▶ _Work instruction_
Gather every line of the records that contains the string "LeetcodeAlgorithmSwift", treating uppercase and lowercase letters as different.

▶ _Document images with source code_
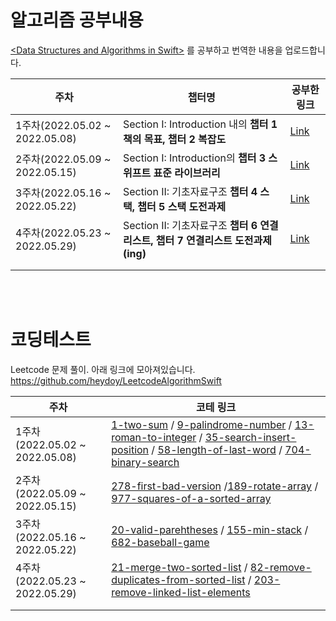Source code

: 
# 알고리즘 공부내용

[\<Data Structures and Algorithms in Swift\>](https://www.raywenderlich.com/books/data-structures-algorithms-in-swift/v4.0/chapters/i-what-you-need) 를 공부하고 번역한 내용을 업로드합니다. 
<br>

|   주차	 |  챕터명 	|  공부한 링크 	|
|---	|---	|---	|
| 1주차(2022.05.02 ~ 2022.05.08)	|  Section I: Introduction 내의 **챕터 1 책의 목표, 챕터 2 복잡도**	|  [Link](https://kimdee.notion.site/1-fd9fbb27908049848389c4c4cd24ad3b#6da943cbf57043c38d1ea684e145f9cb) 	|
| 2주차(2022.05.09 ~ 2022.05.15) 	| Section I: Introduction의 **챕터 3 스위프트 표준 라이브러리**  	| [Link](https://kimdee.notion.site/1-fd9fbb27908049848389c4c4cd24ad3b#16b7295980a040e4bcf73cd7916fa4e6)  	|
| 3주차(2022.05.16 ~ 2022.05.22)  | Section II: 기초자료구조 **챕터 4 스택, 챕터 5 스택 도전과제** 	| [Link](https://kimdee.notion.site/2-Elementary-Data-Structure-950bcef84a674d46bcb3c0037177f1be#4fc34d843bee4b269aa7e0dac08bed68)  	|  
| 4주차(2022.05.23 ~ 2022.05.29)  |  Section II: 기초자료구조 **챕터 6 연결리스트, 챕터 7 연결리스트 도전과제(ing)**  	| [Link](https://kimdee.notion.site/2-Elementary-Data-Structure-950bcef84a674d46bcb3c0037177f1be#3d3c95e2de864429a2c3d509ce045de8)  |
|   |   |
|   |   |

<br><br>
# 코딩테스트 

Leetcode 문제 풀이. 아래 링크에 모아져있습니다.<br>
https://github.com/heydoy/LeetcodeAlgorithmSwift
<br>

|   주차	 |  코테 링크 	|
|---	|---	|
|  1주차(2022.05.02 ~ 2022.05.08)  |  [1-two-sum](https://github.com/heydoy/LeetcodeAlgorithmSwift/tree/main/1-two-sum) / [9-palindrome-number](https://github.com/heydoy/LeetcodeAlgorithmSwift/tree/main/9-palindrome-number) / [13-roman-to-integer](https://github.com/heydoy/LeetcodeAlgorithmSwift/tree/main/13-roman-to-integer) / [35-search-insert-position](https://github.com/heydoy/LeetcodeAlgorithmSwift/tree/main/35-search-insert-position) / [58-length-of-last-word](https://github.com/heydoy/LeetcodeAlgorithmSwift/tree/main/58-length-of-last-word) / [704-binary-search](https://github.com/heydoy/LeetcodeAlgorithmSwift/tree/main/704-binary-search) |  
|  2주차(2022.05.09 ~ 2022.05.15)  |  [278-first-bad-version](https://github.com/heydoy/LeetcodeAlgorithmSwift/tree/main/278-first-bad-version) /[189-rotate-array](https://github.com/heydoy/LeetcodeAlgorithmSwift/tree/main/189-rotate-array) / [977-squares-of-a-sorted-array](https://github.com/heydoy/LeetcodeAlgorithmSwift/tree/main/977-squares-of-a-sorted-array)	|  
|  3주차(2022.05.16 ~ 2022.05.22) |  [20-valid-parehtheses](https://github.com/heydoy/LeetcodeAlgorithmSwift/tree/main/20-valid-parentheses) / [155-min-stack](https://github.com/heydoy/LeetcodeAlgorithmSwift/tree/main/155-min-stack) / [682-baseball-game](https://github.com/heydoy/LeetcodeAlgorithmSwift/tree/main/682-baseball-game) 	|
| 4주차(2022.05.23 ~ 2022.05.29) | [21-merge-two-sorted-list](https://github.com/heydoy/LeetcodeAlgorithmSwift/tree/main/21-merge-two-sorted-lists) / [82-remove-duplicates-from-sorted-list](https://github.com/heydoy/LeetcodeAlgorithmSwift/tree/main/83-remove-duplicates-from-sorted-list) / [203-remove-linked-list-elements](https://github.com/heydoy/LeetcodeAlgorithmSwift/tree/main/203-remove-linked-list-elements)  |
|   |   |
|   |   |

▶ _Response area_
https://github.com/heydoy/LeetcodeAlgorithmSwift
|  1주차(2022.05.02 ~ 2022.05.08)  |  [1-two-sum](https://github.com/heydoy/LeetcodeAlgorithmSwift/tree/main/1-two-sum) / [9-palindrome-number](https://github.com/heydoy/LeetcodeAlgorithmSwift/tree/main/9-palindrome-number) / [13-roman-to-integer](https://github.com/heydoy/LeetcodeAlgorithmSwift/tree/main/13-roman-to-integer) / [35-search-insert-position](https://github.com/heydoy/LeetcodeAlgorithmSwift/tree/main/35-search-insert-position) / [58-length-of-last-word](https://github.com/heydoy/LeetcodeAlgorithmSwift/tree/main/58-length-of-last-word) / [704-binary-search](https://github.com/heydoy/LeetcodeAlgorithmSwift/tree/main/704-binary-search) |  
|  2주차(2022.05.09 ~ 2022.05.15)  |  [278-first-bad-version](https://github.com/heydoy/LeetcodeAlgorithmSwift/tree/main/278-first-bad-version) /[189-rotate-array](https://github.com/heydoy/LeetcodeAlgorithmSwift/tree/main/189-rotate-array) / [977-squares-of-a-sorted-array](https://github.com/heydoy/LeetcodeAlgorithmSwift/tree/main/977-squares-of-a-sorted-array)	|  
|  3주차(2022.05.16 ~ 2022.05.22) |  [20-valid-parehtheses](https://github.com/heydoy/LeetcodeAlgorithmSwift/tree/main/20-valid-parentheses) / [155-min-stack](https://github.com/heydoy/LeetcodeAlgorithmSwift/tree/main/155-min-stack) / [682-baseball-game](https://github.com/heydoy/LeetcodeAlgorithmSwift/tree/main/682-baseball-game) 	|
| 4주차(2022.05.23 ~ 2022.05.29) | [21-merge-two-sorted-list](https://github.com/heydoy/LeetcodeAlgorithmSwift/tree/main/21-merge-two-sorted-lists) / [82-remove-duplicates-from-sorted-list](https://github.com/heydoy/LeetcodeAlgorithmSwift/tree/main/83-remove-duplicates-from-sorted-list) / [203-remove-linked-list-elements](https://github.com/heydoy/LeetcodeAlgorithmSwift/tree/main/203-remove-linked-list-elements)  |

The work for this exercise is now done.